----- TEXT SECTION

The judgment added he would need ongoing support.

Fears have been raised in recent years that vulnerable teenagers have been rushed into taking puberty-blocking drugs and undergoing irreversible surgery at the Tavistock. Lord Goldsmith wrote on social media: 'This young person has been diagnosed with 14 mental health disorders.

'The response from these ghouls is to chop up her body and fill her with hormones. How is this different to lobotomies? These professionals are utterly barbaric and need locking up.'

Tavistock Clinic approves sex op for youngster who can't read or write

Conservative peer Lord Goldsmith branded medics at the Tavistock and Portman NHS Foundation Trust 'barbaric' and said they should be 'locked up' for carrying out procedures akin to 'lobotomies'.

https://www.dailymail.co.uk/news/article-12434955/Tavistock-Clinic-sex-change-person-read-write.html

ColinTheGenderMinotaur · 23/08/2023 09:04

MrsOvertonsWindow · 22/08/2023 22:08

The cynic in me wonders whether it was an attempt to get the Brighton toolkit established as the benchmark for dealing with children with an EHCP? The allegations of "misgendering " were so flimsy that the judge completely dismissed them.

Considering AI is unable to read and write, how would AI know how to make formal complaints re: misgendering anyway?

Makes you wonder if there are are activist social workers in AI’s support team.

Interesting that one of the ‘misgenderers’ is another young person with learning difficulties (who no doubt has an EHCP of their own and is also entitled to access education & learning).

Shame the judge (magistrate?) who convicted that Welsh autistic lad didn’t have the same level of understanding as the judge in this case.

For some people it’s nigh on impossible to see a female person and use he/him pronouns, even if they want to, the brain-to-mouth process just won’t comply.

Spectator article-wandsworth councils troubling trans case
ColinTheGenderMinotaur · 23/08/2023 09:05

happydappy2 · 22/08/2023 21:30

Wasn’t there a case of a parent specifically trying to protect their child, who had an EHCP, from gender ideology being taught in school? As they knew their child would be vulnerable to it. I can’t remember all the details but someone might…these vulnerable people swept up in this ideology don’t stand a chance if medical Drs ‘agree’ they are trans. We have no diagnosis for trans that doesn’t exclude being autistic, potentially suffering sexual abuse, or being gay.

----------

_WHAT YOU SHOULD DO:_ Pick up the forum thread on the Tavistock clinic case right after its last sentence and carry it on. The data has nothing to do with the forum thread above.

----- DATA EXTRACTS

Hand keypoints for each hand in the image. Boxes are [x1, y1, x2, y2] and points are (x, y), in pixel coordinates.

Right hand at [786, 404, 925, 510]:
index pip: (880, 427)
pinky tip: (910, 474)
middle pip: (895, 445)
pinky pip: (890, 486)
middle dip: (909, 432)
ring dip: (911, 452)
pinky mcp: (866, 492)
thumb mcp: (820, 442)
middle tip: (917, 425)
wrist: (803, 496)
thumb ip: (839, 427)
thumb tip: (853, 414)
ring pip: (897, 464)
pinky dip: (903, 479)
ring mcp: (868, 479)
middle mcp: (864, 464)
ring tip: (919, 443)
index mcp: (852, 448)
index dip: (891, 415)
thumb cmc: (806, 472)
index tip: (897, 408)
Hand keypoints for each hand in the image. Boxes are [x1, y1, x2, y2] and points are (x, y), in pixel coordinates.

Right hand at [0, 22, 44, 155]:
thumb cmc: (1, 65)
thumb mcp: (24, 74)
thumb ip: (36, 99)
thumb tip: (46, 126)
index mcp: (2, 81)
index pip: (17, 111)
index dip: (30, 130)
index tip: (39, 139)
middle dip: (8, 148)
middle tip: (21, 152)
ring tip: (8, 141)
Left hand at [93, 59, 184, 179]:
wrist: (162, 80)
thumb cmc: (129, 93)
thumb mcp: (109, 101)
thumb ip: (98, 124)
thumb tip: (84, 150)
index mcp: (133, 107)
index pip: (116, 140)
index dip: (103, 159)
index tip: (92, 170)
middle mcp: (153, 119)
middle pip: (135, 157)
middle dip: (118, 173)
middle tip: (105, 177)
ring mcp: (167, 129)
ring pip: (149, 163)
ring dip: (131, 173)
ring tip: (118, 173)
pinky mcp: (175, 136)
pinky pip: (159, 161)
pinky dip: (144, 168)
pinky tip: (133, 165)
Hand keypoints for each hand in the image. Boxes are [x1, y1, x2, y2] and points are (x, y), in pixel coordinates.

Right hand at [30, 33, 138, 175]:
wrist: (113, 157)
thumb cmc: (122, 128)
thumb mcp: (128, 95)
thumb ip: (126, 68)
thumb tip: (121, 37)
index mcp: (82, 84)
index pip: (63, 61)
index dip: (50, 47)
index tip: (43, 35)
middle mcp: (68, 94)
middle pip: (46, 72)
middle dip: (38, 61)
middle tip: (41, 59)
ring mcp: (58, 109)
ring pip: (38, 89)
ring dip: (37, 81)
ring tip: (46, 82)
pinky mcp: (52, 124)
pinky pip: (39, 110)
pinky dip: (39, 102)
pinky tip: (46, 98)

----------

_WRITTEN RESPONSE:_
Yes.

That’s @bonfirelady who will probably find this thread interesting.

RedToothBrush · 23/08/2023 09:08

Gobbolinothekitchencat · 22/08/2023 21:55

Had a read of the judgement and the question it raised for me was, what was the actual purpose of this case? How was ‘winning’ going to improve the outcomes of AI? The EHCP will be in place for a few more years, but there is a YP with complex needs who doesn’t appear to be in any position to be independent despite not wanting parents/ carers to be involved. All the placement breakdowns, loss of a stable living environment, these should have been addressed in the appropriate place, not court. My concern is what will happen in next five or so years once AI moves into adult social care? They need to be supported somehow and not to jump to the simplistic conclusion that everything going wrong is down to others.

They will repeat the cycle their mother was in won't they? With such a chaotic life, you can't help but think they will eventually end up homeless. Then what? Will they still be able to access getting hormones? Or will they turn to a black market on that too? If they can't read or write where will they get money?

There is a question at the back of my mind here about state sponsored sterilisation of a child likely to live a chaotic life.

BonfireLady · 23/08/2023 09:25

ColinTheGenderMinotaur · 23/08/2023 09:05

Yes.

That’s @bonfirelady who will probably find this thread interesting.

It is indeed! Thank you for the tag @ColinTheGenderMinotaur
I'll take a read through it all.

I've been mostly consumed in the fascinating Stephanie Hayden threads so haven't read this one yet.